**MATERIAL SHOWN**
- Opening Delimiter -

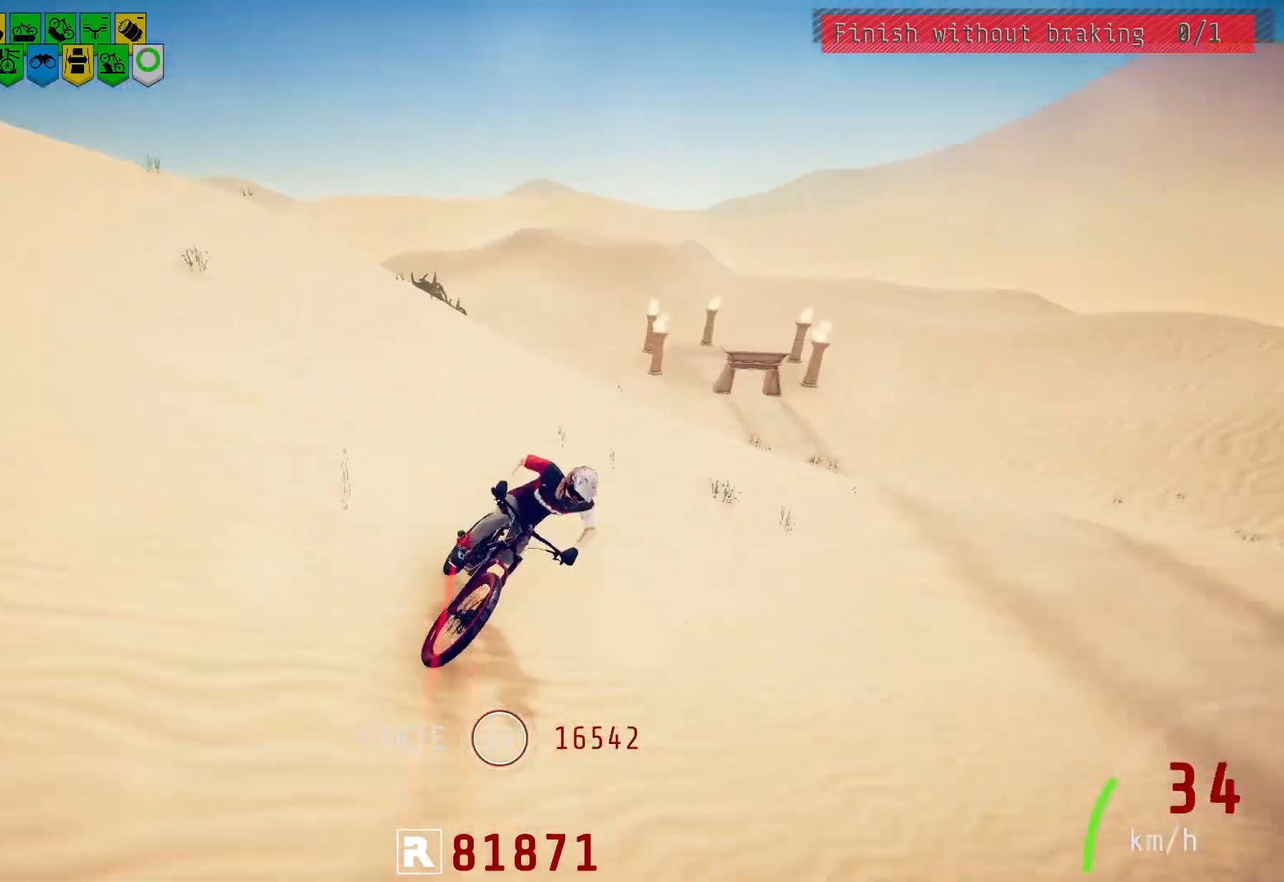
{"buttons": [], "left_stick": "center", "right_stick": "center", "events": [[150, "right_stick", "down"], [250, "right_stick", "center"]]}
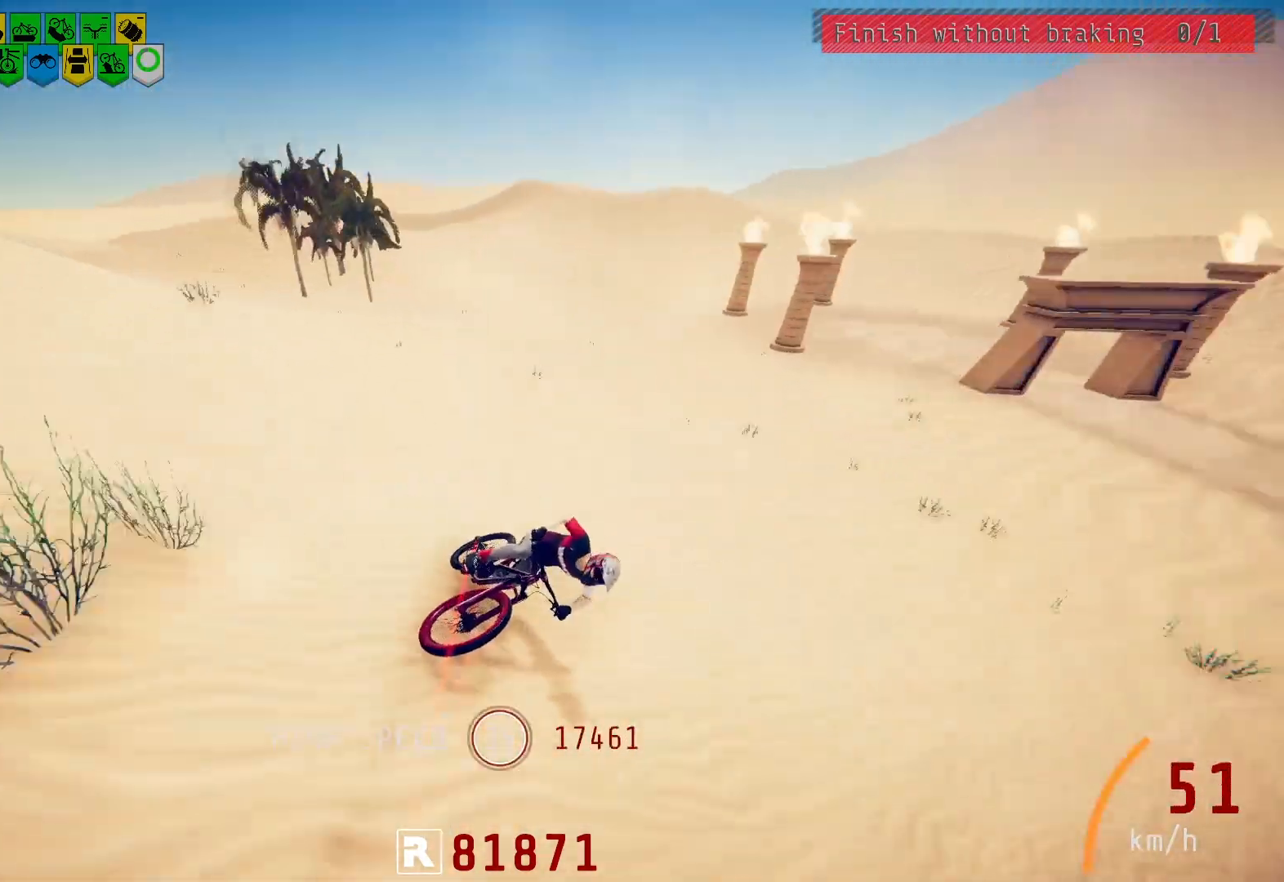
{"buttons": [], "left_stick": "center", "right_stick": "center", "events": []}
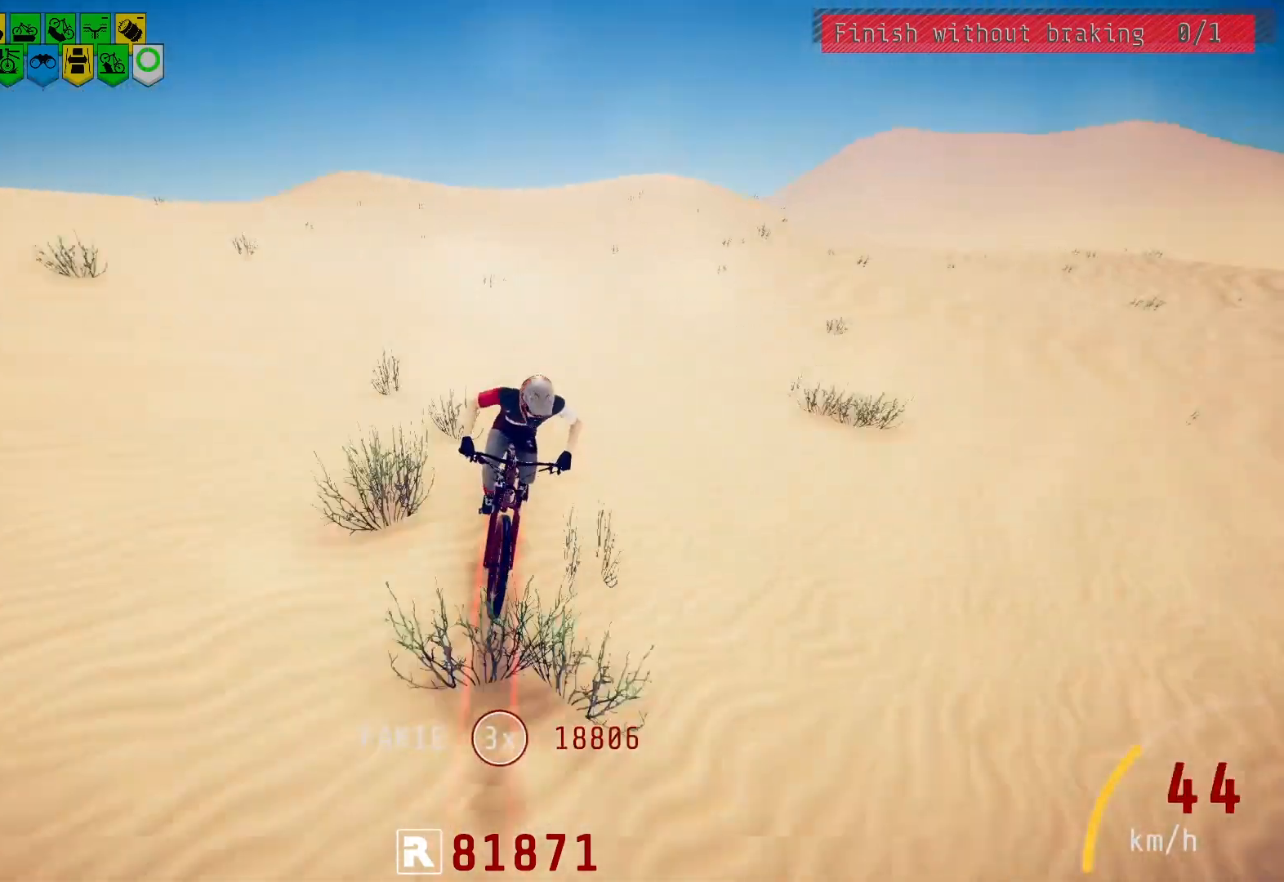
{"buttons": [], "left_stick": "left", "right_stick": "center", "events": [[450, "left_stick", "left"]]}
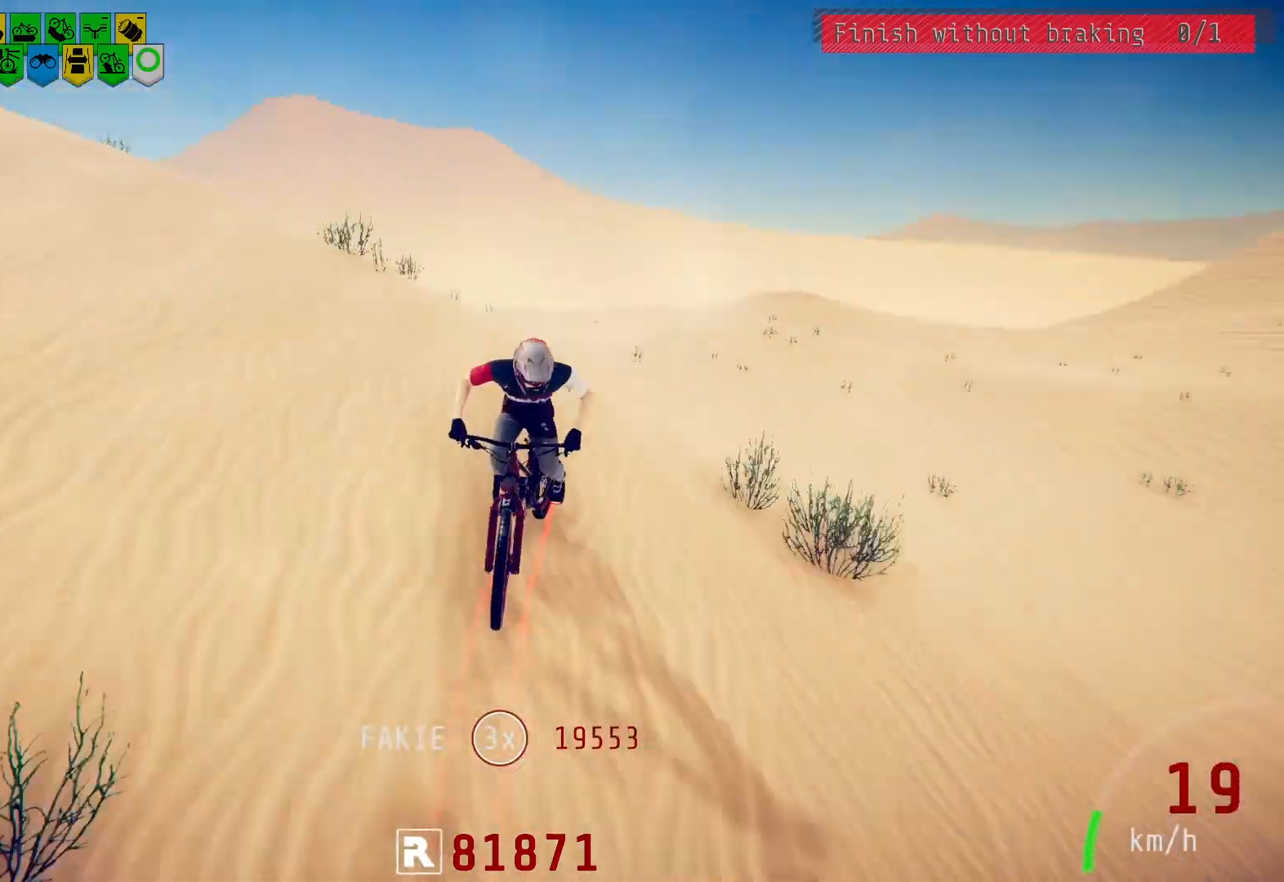
{"buttons": [], "left_stick": "center", "right_stick": "center", "events": [[183, "right_stick", "down"], [250, "right_stick", "center"], [267, "left_stick", "center"], [367, "right_stick", "down"], [433, "right_stick", "center"]]}
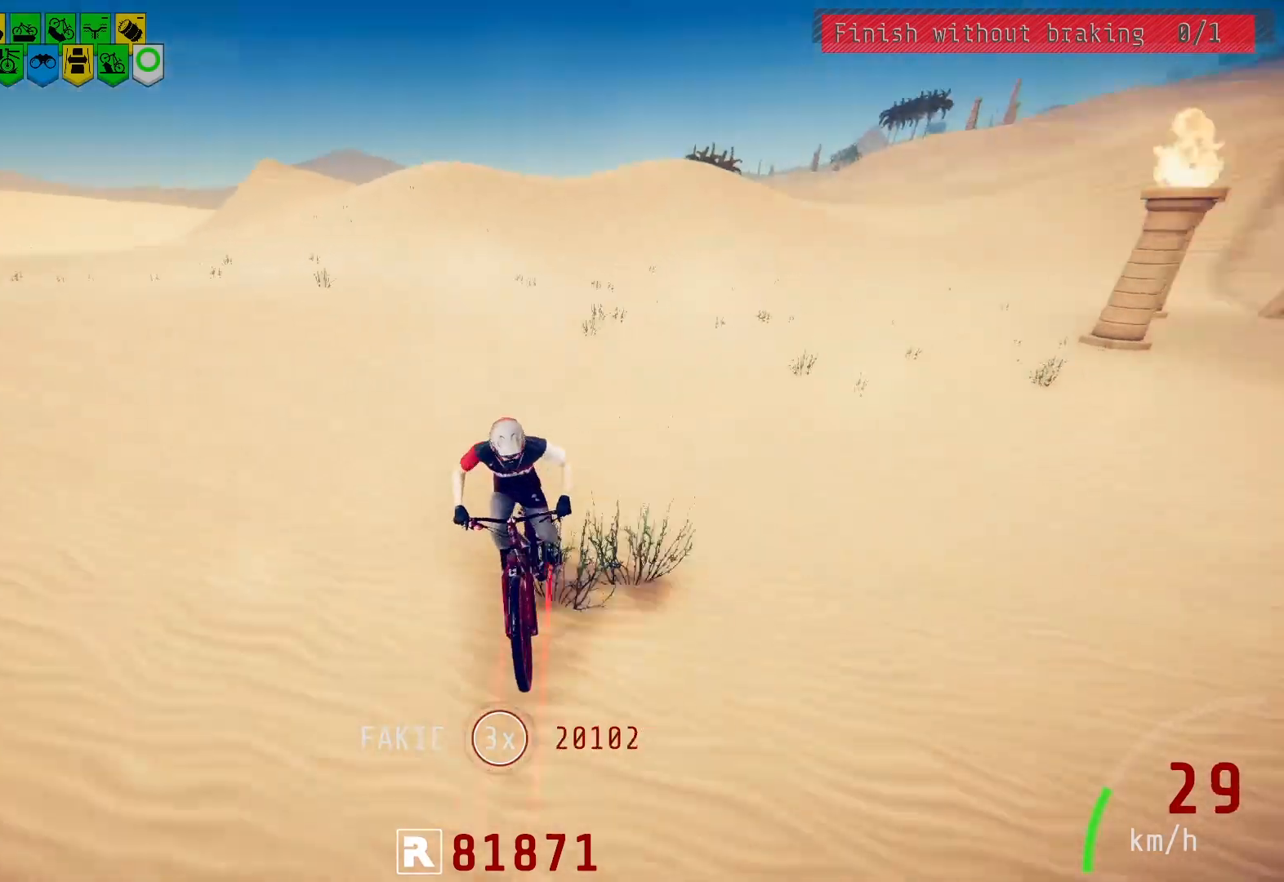
{"buttons": [], "left_stick": "center", "right_stick": "center", "events": [[17, "right_stick", "down"], [67, "right_stick", "center"]]}
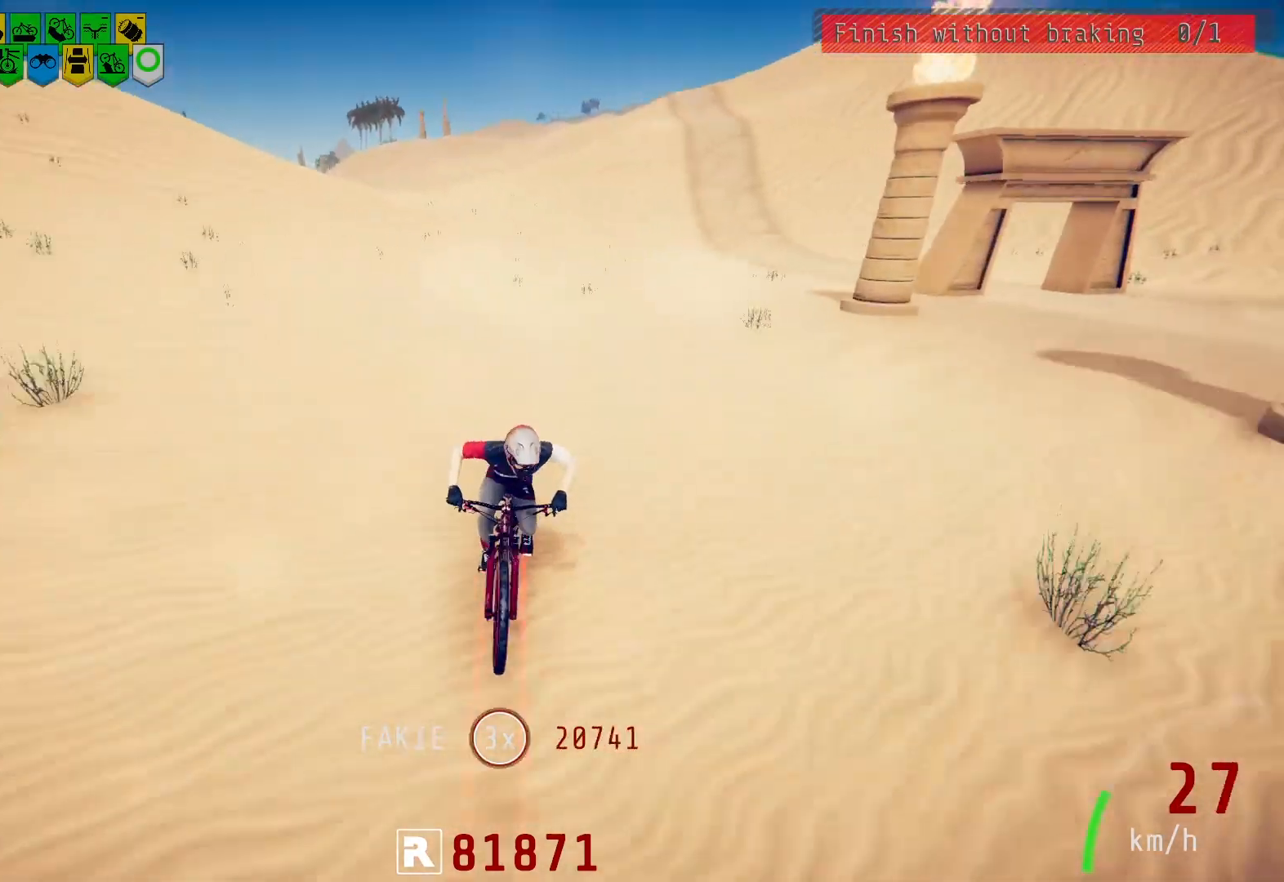
{"buttons": [], "left_stick": "left", "right_stick": "down", "events": [[467, "right_stick", "down"], [483, "left_stick", "left"]]}
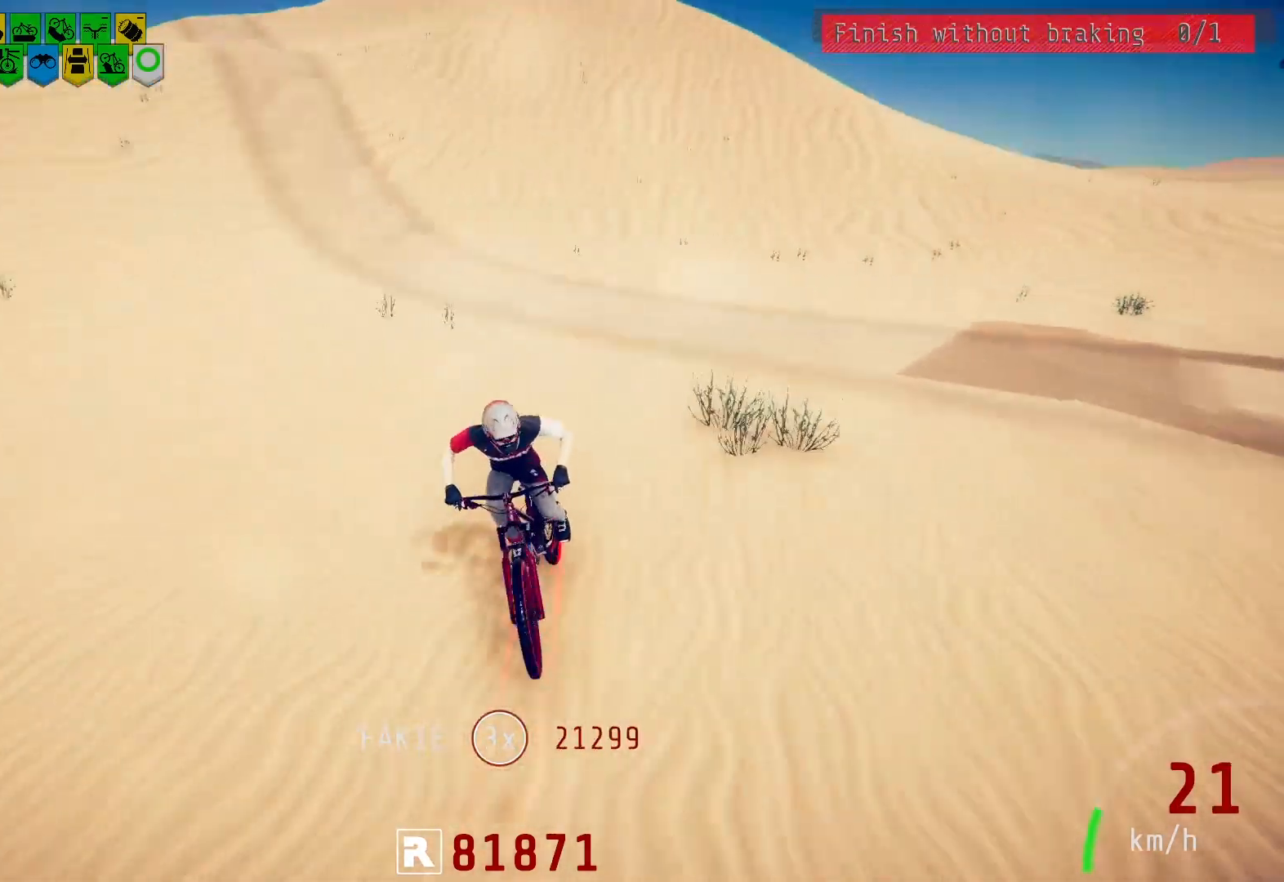
{"buttons": [], "left_stick": "center", "right_stick": "down", "events": [[17, "left_stick", "center"]]}
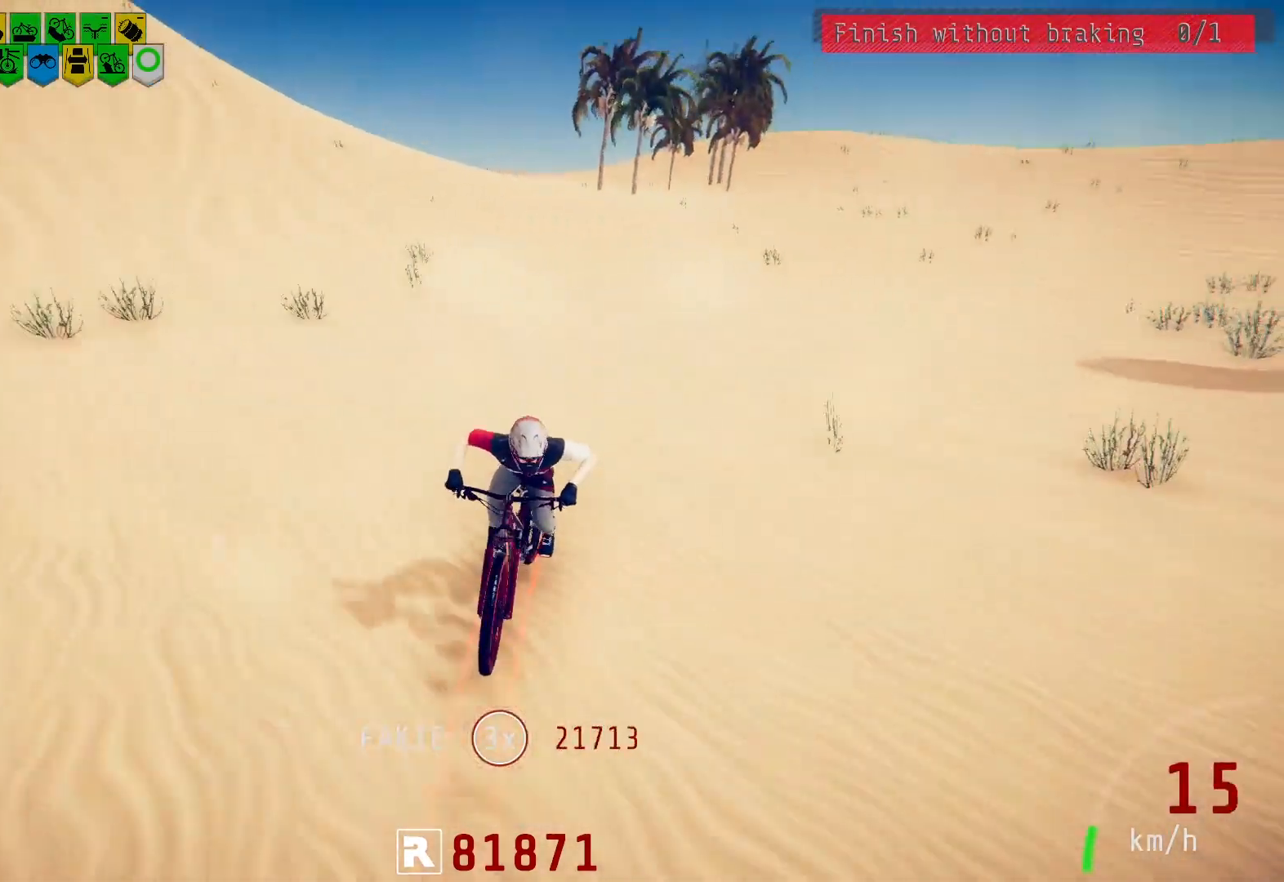
{"buttons": ["L2"], "left_stick": "center", "right_stick": "center", "events": [[100, "left_stick", "left"], [133, "right_stick", "center"], [167, "left_stick", "center"], [200, "L2", "down"]]}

- Closing Delimiter -

**REQUIREMENT**
Only the entries themselves should be output, word for word, with all pictures omitted.

**RESULT FOR THIS TASK**
{"buttons": [], "left_stick": "center", "right_stick": "center", "events": [[150, "right_stick", "down"], [250, "right_stick", "center"]]}
{"buttons": [], "left_stick": "center", "right_stick": "center", "events": []}
{"buttons": [], "left_stick": "left", "right_stick": "center", "events": [[450, "left_stick", "left"]]}
{"buttons": [], "left_stick": "center", "right_stick": "center", "events": [[183, "right_stick", "down"], [250, "right_stick", "center"], [267, "left_stick", "center"], [367, "right_stick", "down"], [433, "right_stick", "center"]]}
{"buttons": [], "left_stick": "center", "right_stick": "center", "events": [[17, "right_stick", "down"], [67, "right_stick", "center"]]}
{"buttons": [], "left_stick": "left", "right_stick": "down", "events": [[467, "right_stick", "down"], [483, "left_stick", "left"]]}
{"buttons": [], "left_stick": "center", "right_stick": "down", "events": [[17, "left_stick", "center"]]}
{"buttons": ["L2"], "left_stick": "center", "right_stick": "center", "events": [[100, "left_stick", "left"], [133, "right_stick", "center"], [167, "left_stick", "center"], [200, "L2", "down"]]}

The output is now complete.